新型コロナの不安につけこんで、「転売で簡単に儲かる」と誘うビジネス

[2021/2/16 00:00]

転売で儲かる方法を売る手口

国民生活センターが、「転売ビジネス」による相談が増えていると警告しています。

「転売ビジネス」とは、「安く仕入れた商品をフリマサイトで高値で転売する」などキャッチフレーズで、副業の方法などを紹介する手口です。

例えば、「商売に必要なノウハウを、サポート付きで50万円で売る」など、高額なサポート料を請求します。

そして、思ったほど売れずに儲からない場合でも、サポート料などは返金されません。

まず、手口の実例を見てみましょう。

実例1:130万円の契約をしたが、作業が難しくてできない

「誰でも稼げる」というセミナーが開催されているとインターネットで知り、参加した。

海外の通販サイトで商品を選び、日本のクラウドファンディングのサイトで紹介・転売するという話を聞いた。

海外の通販サイトで便利そうな工具用品をみつけたので、試しにセミナーの講師に見せてみると「この商品で300万円は儲かる」と言われた。

その気になり、もっと具体的に儲ける方法を教えてもらうために、スキル向上指導などの名目で130万円の契約を申し込むことになった。

「先に日本のクラウドファンディングのサイトに売れそうな商品を出品し、売れてから海外サイトで実際に商品を仕入れる」と説明され、やってみたが数万円しか売れなかった。

またセミナーでは説明されなかったが、商品を日本で独占販売できるよう海外の事業者に英語でメールを何百件と送るなどの作業が多く、難しくてできない。

簡単には稼げないので解約したい。(40代男性)

この実例のように、高額なサポート料を払って業者の指示通りに作業しても、必ず利益が出るわけではありません。

出典:国民生活センター

また、あまりにも高額なサポート料を払うことをためらう人もいますが、その場合は「返金保証」などの言葉で誘います。

もちろん、実際にはなんらかの理由をつけて返金は行なわれません。

こちらも実例を見てみましょう。

実例2:返金保証もあると言われたが、商品は売れず返金もされない

インターネットで「ネットビジネス」と検索し、「安く仕入れた商品をフリマサイトで高値で転売する」という副業を紹介する事業者をみつけ、1万円でガイドブックを購入した。
========================================================================
▶ **課題**
本文の実例2では、相談者はガイドブックをいくらで購入しましたか。 項目はいずれも課題の解答には使いません。

▶ **データセット**
========================================================================
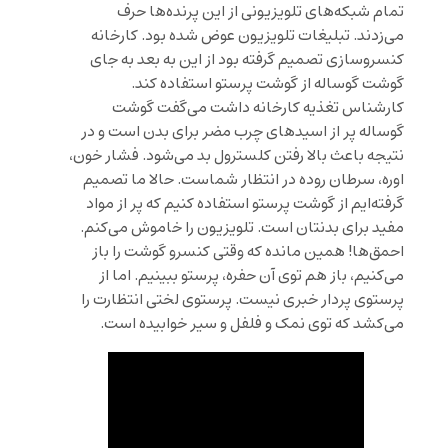
تمام شبکه‌های تلویزیونی از این پرنده‌ها حرف
می‌زدند. تبلیغات تلویزیون عوض شده بود. کارخانه
کنسروسازی تصمیم گرفته بود از این به بعد به جای
گوشت گوساله از گوشت پرستو استفاده کند.
کارشناس تغذیه کارخانه داشت می‌گفت گوشت
گوساله پر از اسیدهای چرب مضر برای بدن است و در
نتیجه باعث بالا رفتن کلسترول بد می‌شود. فشار خون،
اوره، سرطان روده در انتظار شماست. حالا ما تصمیم
گرفته‌ایم از گوشت پرستو استفاده کنیم که پر از مواد
مفید برای بدنتان است. تلویزیون را خاموش می‌کنم.
احمق‌ها! همین مانده که وقتی کنسرو گوشت را باز
می‌کنیم، باز هم توی آن حفره، پرستو ببینیم. اما از
پرستوی پردار خبری نیست. پرستوی لختی انتظارت را
می‌کشد که توی نمک و فلفل و سیر خوابیده است.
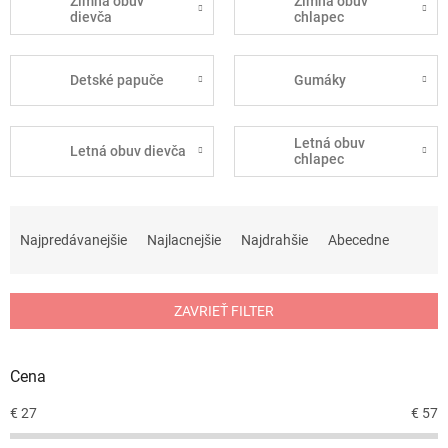
Zimná obuv
Zimná obuv
dievča
chlapec
Detské papuče
Gumáky
Letná obuv
Letná obuv dievča
chlapec
R
a
Najpredávanejšie
Najlacnejšie
Najdrahšie
Abecedne
d
e
n
ZAVRIEŤ FILTER
i
e
p
Cena
r
o
€
27
€
57
d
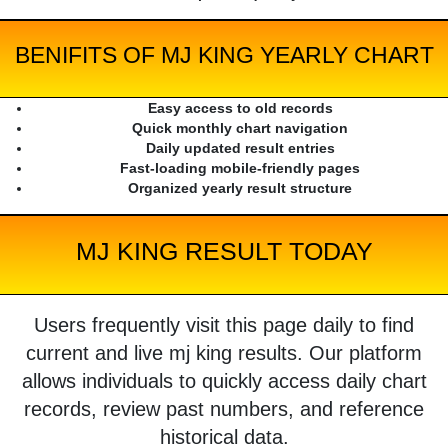
BENIFITS OF MJ KING YEARLY CHART
Easy access to old records
Quick monthly chart navigation
Daily updated result entries
Fast-loading mobile-friendly pages
Organized yearly result structure
MJ KING RESULT TODAY
Users frequently visit this page daily to find
current and live mj king results. Our platform
allows individuals to quickly access daily chart
records, review past numbers, and reference
historical data.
========================================================================
▶ **解答**
1万円